= Naomi K. Lewis =

Canadian fiction and nonfiction writer (born 1976)

Naomi K. Lewis (born 1976 in London, England) is a Canadian fiction and nonfiction writer who resides in Calgary, Alberta. She was a finalist for the 2019 Governor General's Literary Award for non-fiction.

== Life and career ==
Lewis was born in London, and grew up near Washington, D.C. and in Ottawa. Her sister and brother-in-law are the artists Chloe Lewis and Andrew Taggart, and her great-uncle was the poet and artist Izrael Lejzerowicz. Lewis lived in Toronto, Fredericton and Edmonton, and completed degrees in philosophy and English literature, before settling in Calgary. She served as writer-in-residence both at the Calgary Public Library in 2011, and at the University of New Brunswick in 2015. Lewis was an associate editor of Alberta Views magazine from 2012 to 2015.

== Works ==
Lewis's first novel, Cricket in a Fist, was published by Goose Lane Editions in 2008. Lewis's story, "The Guiding Light" won the 2007 Fiddlehead fiction contest and appeared in McClelland and Stewart's 2008 Journey Prize Anthology. Lewis' collection of short stories I Know Who You Remind Me Of won the 2012 Colophon Prize, from Great Plains Publishing. Lewis's 2011 Alberta Views article "The Urge to Purge", about detox diets, was shortlisted for a 2011 Canadian National Magazine Award, as was her 2014 article "A Bridge Too Far: The Story of My Big Jewish Nose." With Calgary writer Rona Altrows, she edited an anthology of essays and poetry about shyness entitled Shy, published by the University of Alberta Press in 2013.

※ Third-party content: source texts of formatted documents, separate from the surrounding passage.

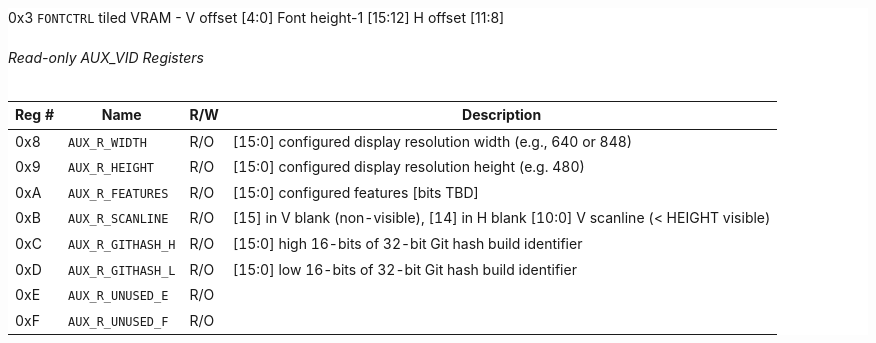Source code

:  <tr>
  <td>0x3</td>
  <td><code>FONTCTRL</code></td>
  <td colspan="1" align="center">tiled</td>
  <td colspan="1" align="center">VRAM</td>
  <td colspan="1" align="center">-</td>
  <td colspan="5" align="center">V offset [4:0]</td>
  <td colspan="4" align="center">Font height-1 [15:12]</td>
  <td colspan="4" align="center">H offset [11:8]</td>
 </tr>
</table>

###### Read-only AUX_VID Registers

| Reg # | Name                  |R/W| Description                                                                         |
--------| ----------------------|---| ------------------------------------------------------------------------------------|
| 0x8   | `AUX_R_WIDTH`         |R/O| [15:0] configured display resolution width (e.g., 640 or 848)                       |
| 0x9   | `AUX_R_HEIGHT`        |R/O| [15:0] configured display resolution height (e.g. 480)                              |
| 0xA   | `AUX_R_FEATURES`      |R/O| [15:0] configured features [bits TBD]                                               |
| 0xB   | `AUX_R_SCANLINE`      |R/O| [15] in V blank (non-visible), [14] in H blank [10:0] V scanline (< HEIGHT visible) |
| 0xC   | `AUX_R_GITHASH_H`     |R/O| [15:0] high 16-bits of 32-bit Git hash build identifier                             |
| 0xD   | `AUX_R_GITHASH_L`     |R/O| [15:0] low 16-bits of 32-bit Git hash build identifier                              |
| 0xE   | `AUX_R_UNUSED_E`      |R/O|                                                                                     |
| 0xF   | `AUX_R_UNUSED_F`      |R/O|                                                                                     |
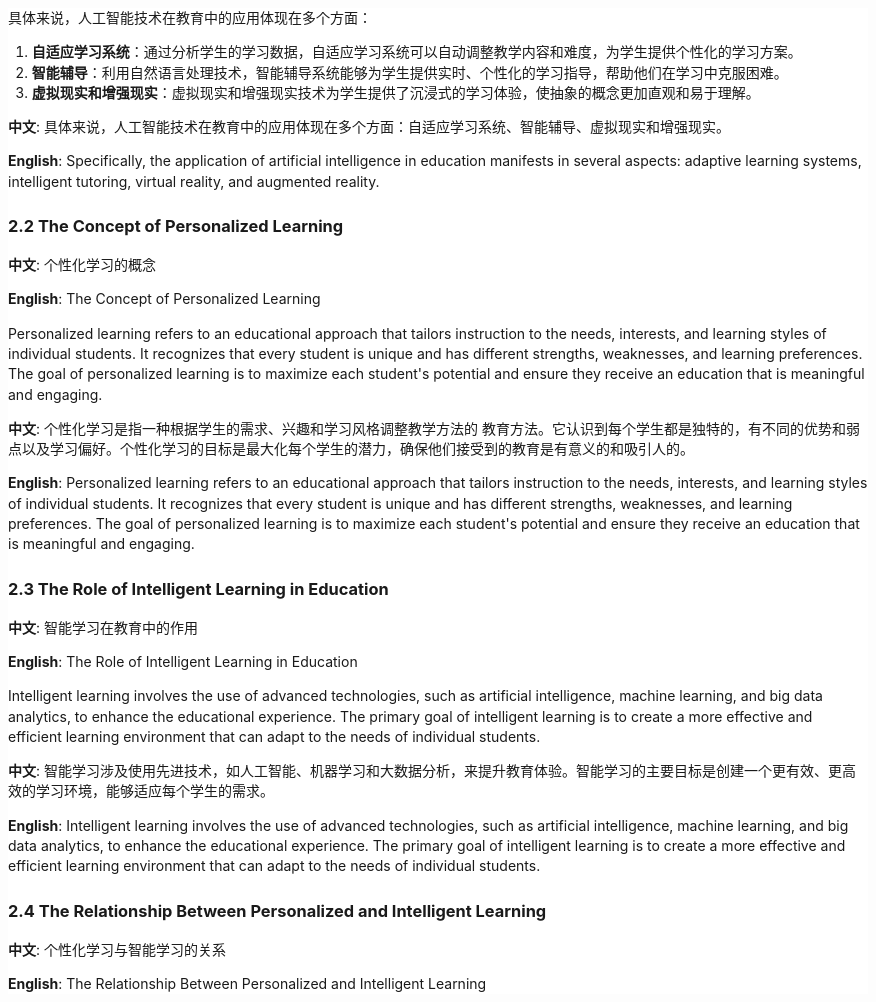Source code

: 具体来说，人工智能技术在教育中的应用体现在多个方面：

1. **自适应学习系统**：通过分析学生的学习数据，自适应学习系统可以自动调整教学内容和难度，为学生提供个性化的学习方案。
2. **智能辅导**：利用自然语言处理技术，智能辅导系统能够为学生提供实时、个性化的学习指导，帮助他们在学习中克服困难。
3. **虚拟现实和增强现实**：虚拟现实和增强现实技术为学生提供了沉浸式的学习体验，使抽象的概念更加直观和易于理解。

**中文**: 具体来说，人工智能技术在教育中的应用体现在多个方面：自适应学习系统、智能辅导、虚拟现实和增强现实。

**English**: Specifically, the application of artificial intelligence in education manifests in several aspects: adaptive learning systems, intelligent tutoring, virtual reality, and augmented reality.

### 2.2 The Concept of Personalized Learning

**中文**: 个性化学习的概念

**English**: The Concept of Personalized Learning

Personalized learning refers to an educational approach that tailors instruction to the needs, interests, and learning styles of individual students. It recognizes that every student is unique and has different strengths, weaknesses, and learning preferences. The goal of personalized learning is to maximize each student's potential and ensure they receive an education that is meaningful and engaging.

**中文**: 个性化学习是指一种根据学生的需求、兴趣和学习风格调整教学方法的 教育方法。它认识到每个学生都是独特的，有不同的优势和弱点以及学习偏好。个性化学习的目标是最大化每个学生的潜力，确保他们接受到的教育是有意义的和吸引人的。

**English**: Personalized learning refers to an educational approach that tailors instruction to the needs, interests, and learning styles of individual students. It recognizes that every student is unique and has different strengths, weaknesses, and learning preferences. The goal of personalized learning is to maximize each student's potential and ensure they receive an education that is meaningful and engaging.

### 2.3 The Role of Intelligent Learning in Education

**中文**: 智能学习在教育中的作用

**English**: The Role of Intelligent Learning in Education

Intelligent learning involves the use of advanced technologies, such as artificial intelligence, machine learning, and big data analytics, to enhance the educational experience. The primary goal of intelligent learning is to create a more effective and efficient learning environment that can adapt to the needs of individual students.

**中文**: 智能学习涉及使用先进技术，如人工智能、机器学习和大数据分析，来提升教育体验。智能学习的主要目标是创建一个更有效、更高效的学习环境，能够适应每个学生的需求。

**English**: Intelligent learning involves the use of advanced technologies, such as artificial intelligence, machine learning, and big data analytics, to enhance the educational experience. The primary goal of intelligent learning is to create a more effective and efficient learning environment that can adapt to the needs of individual students.

### 2.4 The Relationship Between Personalized and Intelligent Learning

**中文**: 个性化学习与智能学习的关系

**English**: The Relationship Between Personalized and Intelligent Learning
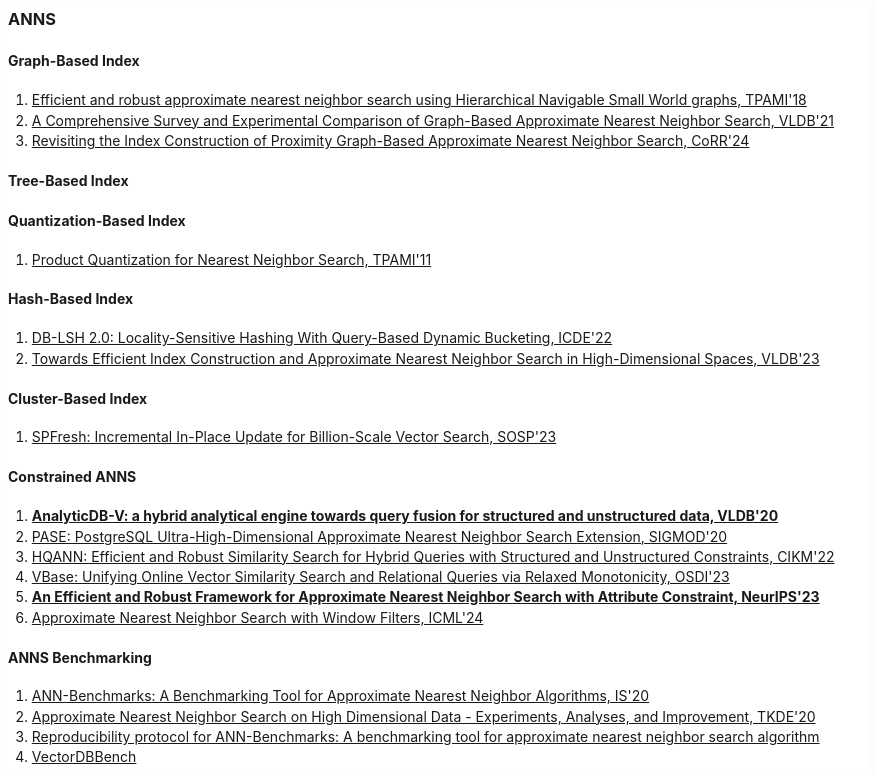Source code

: ### ANNS

#### Graph-Based Index

1. [Efficient and robust approximate nearest neighbor search using Hierarchical Navigable Small World graphs, TPAMI'18](https://arxiv.org/pdf/1603.09320)
2. [A Comprehensive Survey and Experimental Comparison of Graph-Based Approximate Nearest Neighbor Search, VLDB'21](https://www.vldb.org/pvldb/vol14/p1964-wang.pdf)
3. [Revisiting the Index Construction of Proximity Graph-Based Approximate Nearest Neighbor Search, CoRR'24](https://www.arxiv.org/abs/2410.01231)

#### Tree-Based Index

#### Quantization-Based Index

1. [Product Quantization for Nearest Neighbor Search, TPAMI'11](https://inria.hal.science/inria-00514462v2/document)

#### Hash-Based Index

1. [DB-LSH 2.0: Locality-Sensitive Hashing With Query-Based Dynamic Bucketing, ICDE'22](https://arxiv.org/abs/2207.07823)
2. [Towards Efficient Index Construction and Approximate Nearest Neighbor Search in High-Dimensional Spaces, VLDB'23](https://www.vldb.org/pvldb/vol16/p1979-zhao.pdf)

#### Cluster-Based Index

1. [SPFresh: Incremental In-Place Update for Billion-Scale Vector Search, SOSP'23](https://dl.acm.org/doi/10.1145/3600006.3613166)

#### Constrained ANNS

1. **[AnalyticDB-V: a hybrid analytical engine towards query fusion for structured and unstructured data, VLDB'20](https://www.vldb.org/pvldb/vol13/p3152-wei.pdf)**
2. [PASE: PostgreSQL Ultra-High-Dimensional Approximate Nearest Neighbor Search Extension, SIGMOD'20](https://dl.acm.org/doi/abs/10.1145/3318464.3386131)
3. [HQANN: Efficient and Robust Similarity Search for Hybrid Queries with Structured and Unstructured Constraints, CIKM'22](https://dl.acm.org/doi/abs/10.1145/3511808.3557610)
4. [VBase: Unifying Online Vector Similarity Search and Relational Queries via Relaxed Monotonicity, OSDI'23](https://www.usenix.org/system/files/osdi23-zhang-qianxi_1.pdf)
5. **[An Efficient and Robust Framework for Approximate Nearest Neighbor Search with Attribute Constraint, NeurIPS'23](https://proceedings.neurips.cc/paper_files/paper/2023/hash/32e41d6b0a51a63a9a90697da19d235d-Abstract-Conference.html)**
6. [Approximate Nearest Neighbor Search with Window Filters, ICML'24](https://dl.acm.org/doi/10.5555/3692070.3692567)

#### ANNS Benchmarking

1. [ANN-Benchmarks: A Benchmarking Tool for Approximate Nearest Neighbor Algorithms, IS'20](https://www.sciencedirect.com/science/article/abs/pii/S0306437918303685)
2. [Approximate Nearest Neighbor Search on High Dimensional Data - Experiments, Analyses, and Improvement, TKDE'20](https://ieeexplore.ieee.org/document/8681160)
3. [Reproducibility protocol for ANN-Benchmarks: A benchmarking tool for approximate nearest neighbor search algorithm](https://itu.dk/people/maau/additional/2022-ann-benchmarks-reproducibility.pdf)
4. [VectorDBBench](https://github.com/zilliztech/VectorDBBench)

Lewis also co-wrote In Case of Fire, a 2010 memoir about Edmonton burn survivor and workplace safety advocate Spencer Beach.

More recently, Lewis's 2019 memoir Tiny Lights for Travellers won Alberta's Wilfrid Eggleston Award for Nonfiction, the Vine Award for Canadian Jewish Literature (nonfiction), and the Pinsky Givon Family Prize for Nonfiction, a Western Canada Jewish Book Award. It was a finalist for the Governor General's Literary Award for Non-Fiction and the W.O. Mitchell City of Calgary Book Award.